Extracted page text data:
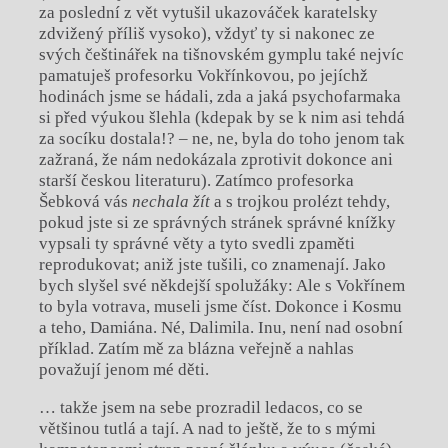
za poslední z vět vytušil ukazováček karatelsky
zdvižený příliš vysoko), vždyť ty si nakonec ze
svých češtinářek na tišnovském gymplu také nejvíc
pamatuješ profesorku Vokřínkovou, po jejíchž
hodinách jsme se hádali, zda a jaká psychofarmaka
si před výukou šlehla (kdepak by se k nim asi tehdá
za socíku dostala!? – ne, ne, byla do toho jenom tak
zažraná, že nám nedokázala zprotivit dokonce ani
starší českou literaturu). Zatímco profesorka
Šebková vás
nechala žít
a s trojkou prolézt tehdy,
pokud jste si ze správných stránek správné knížky
vypsali ty správné věty a tyto svedli zpaměti
reprodukovat; aniž jste tušili, co znamenají. Jako
bych slyšel své někdejší spolužáky: Ale s Vokřínem
to byla votrava, museli jsme číst. Dokonce i Kosmu
a teho, Damiána. Né, Dalimila. Inu, není nad osobní
příklad. Zatím mě za blázna veřejně a nahlas
považují jenom mé děti.
… takže jsem na sebe prozradil ledacos, co se
většinou tutlá a tají. A nad to ještě, že to s mými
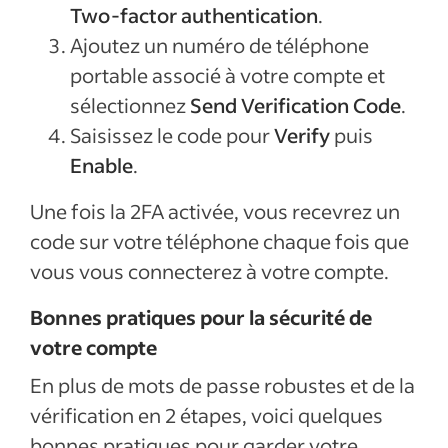
Two-factor authentication
.
Ajoutez un numéro de téléphone
portable associé à votre compte et
sélectionnez
Send Verification Code
.
Saisissez le code pour
Verify
puis
Enable
.
Une fois la 2FA activée, vous recevrez un
code sur votre téléphone chaque fois que
vous vous connecterez à votre compte.
Bonnes pratiques pour la sécurité de
votre compte
En plus de mots de passe robustes et de la
vérification en 2 étapes, voici quelques
bonnes pratiques pour garder votre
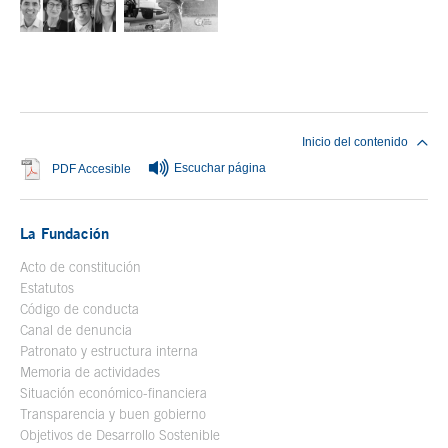
Fin del contenido principal
Inicio del contenido
Escuchar página
Se abre en ventana nueva
PDF Accesible
La Fundación
Acto de constitución
Estatutos
Código de conducta
Canal de denuncia
Patronato y estructura interna
Memoria de actividades
Situación económico-financiera
Transparencia y buen gobierno
Objetivos de Desarrollo Sostenible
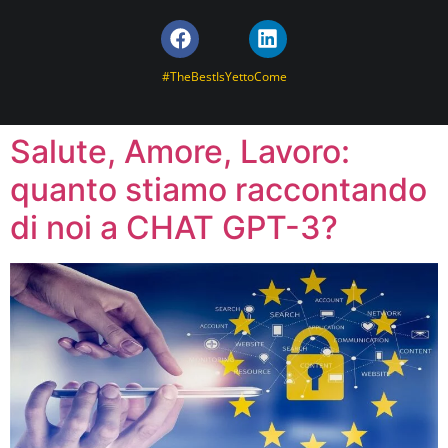
#TheBestIsYettoCome
Salute, Amore, Lavoro:
quanto stiamo raccontando
di noi a CHAT GPT-3?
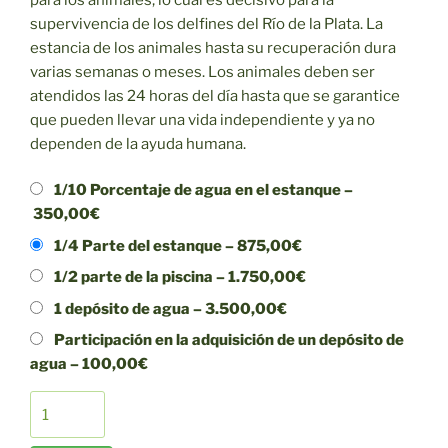
supervivencia de los delfines del Río de la Plata. La
estancia de los animales hasta su recuperación dura
varias semanas o meses. Los animales deben ser
atendidos las 24 horas del día hasta que se garantice
que pueden llevar una vida independiente y ya no
dependen de la ayuda humana.
1/10 Porcentaje de agua en el estanque
–
350,00€
1/4 Parte del estanque
–
875,00€
1/2 parte de la piscina
–
1.750,00€
1 depósito de agua
–
3.500,00€
Participación en la adquisición de un depósito de
agua
–
100,00€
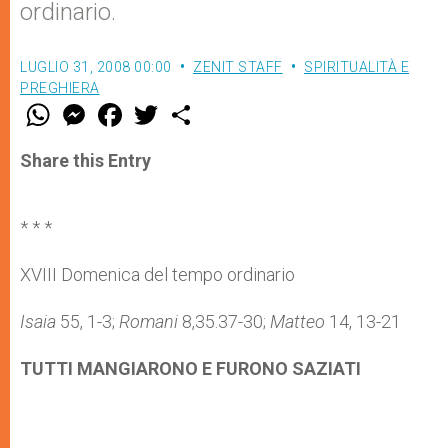
ordinario.
LUGLIO 31, 2008 00:00
ZENIT STAFF
SPIRITUALITÀ E
PREGHIERA
W
M
F
T
S
h
e
a
w
h
a
s
c
i
a
t
s
e
t
r
Share this Entry
s
e
b
t
e
A
n
o
e
p
g
o
r
p
e
k
* * *
r
XVIII Domenica del tempo ordinario
Isaia
55, 1-3;
Romani
8,35.37-30;
Matteo
14, 13-21
TUTTI MANGIARONO E FURONO SAZIATI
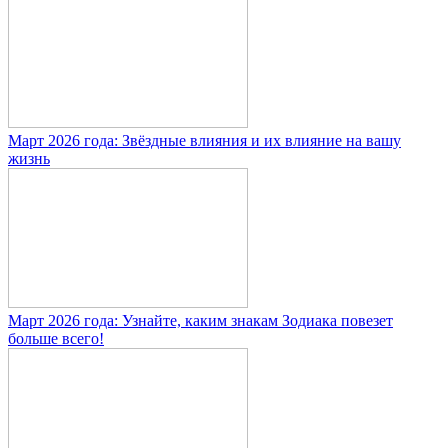
Март 2026 года: Звёздные влияния и их влияние на вашу
жизнь
Март 2026 года: Узнайте, каким знакам Зодиака повезет
больше всего!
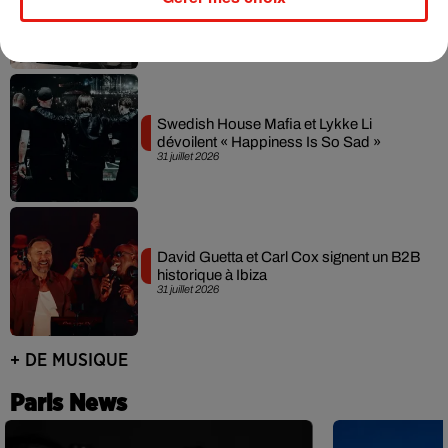
leur mixtape créée en...
3 août 2026
Swedish House Mafia et Lykke Li
dévoilent « Happiness Is So Sad »
31 juillet 2026
David Guetta et Carl Cox signent un B2B
historique à Ibiza
31 juillet 2026
+ DE MUSIQUE
Paris News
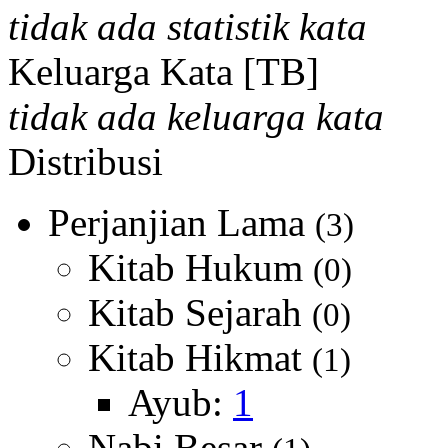
tidak ada statistik kata
Keluarga Kata [TB]
tidak ada keluarga kata
Distribusi
Perjanjian Lama
(3)
Kitab Hukum
(0)
Kitab Sejarah
(0)
Kitab Hikmat
(1)
Ayub:
1
Nabi Besar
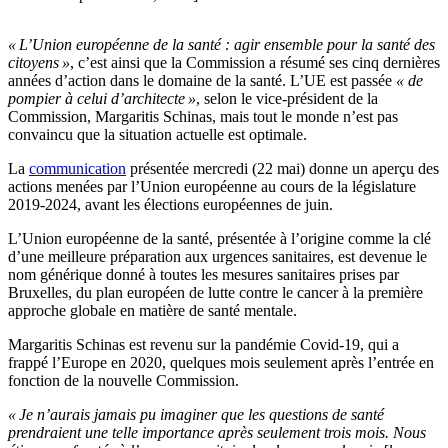
« L’Union européenne de la santé : agir ensemble pour la santé des
citoyens »
, c’est ainsi que la Commission a résumé ses cinq dernières
années d’action dans le domaine de la santé. L’UE est passée
« de
pompier à celui d’architecte »
, selon le vice-président de la
Commission, Margaritis Schinas, mais tout le monde n’est pas
convaincu que la situation actuelle est optimale.
La
communication
présentée mercredi (22 mai) donne un aperçu des
actions menées par l’Union européenne au cours de la législature
2019-2024, avant les élections européennes de juin.
L’Union européenne de la santé, présentée à l’origine comme la clé
d’une meilleure préparation aux urgences sanitaires, est devenue le
nom générique donné à toutes les mesures sanitaires prises par
Bruxelles, du plan européen de lutte contre le cancer à la première
approche globale en matière de santé mentale.
Margaritis Schinas est revenu sur la pandémie Covid-19, qui a
frappé l’Europe en 2020, quelques mois seulement après l’entrée en
fonction de la nouvelle Commission.
« Je n’aurais jamais pu imaginer que les questions de santé
prendraient une telle importance après seulement trois mois. Nous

> Instruction: Where a line above holds the string "sanitaires", copy that line.

> Result:
d’une meilleure préparation aux urgences sanitaires, est devenue le
nom générique donné à toutes les mesures sanitaires prises par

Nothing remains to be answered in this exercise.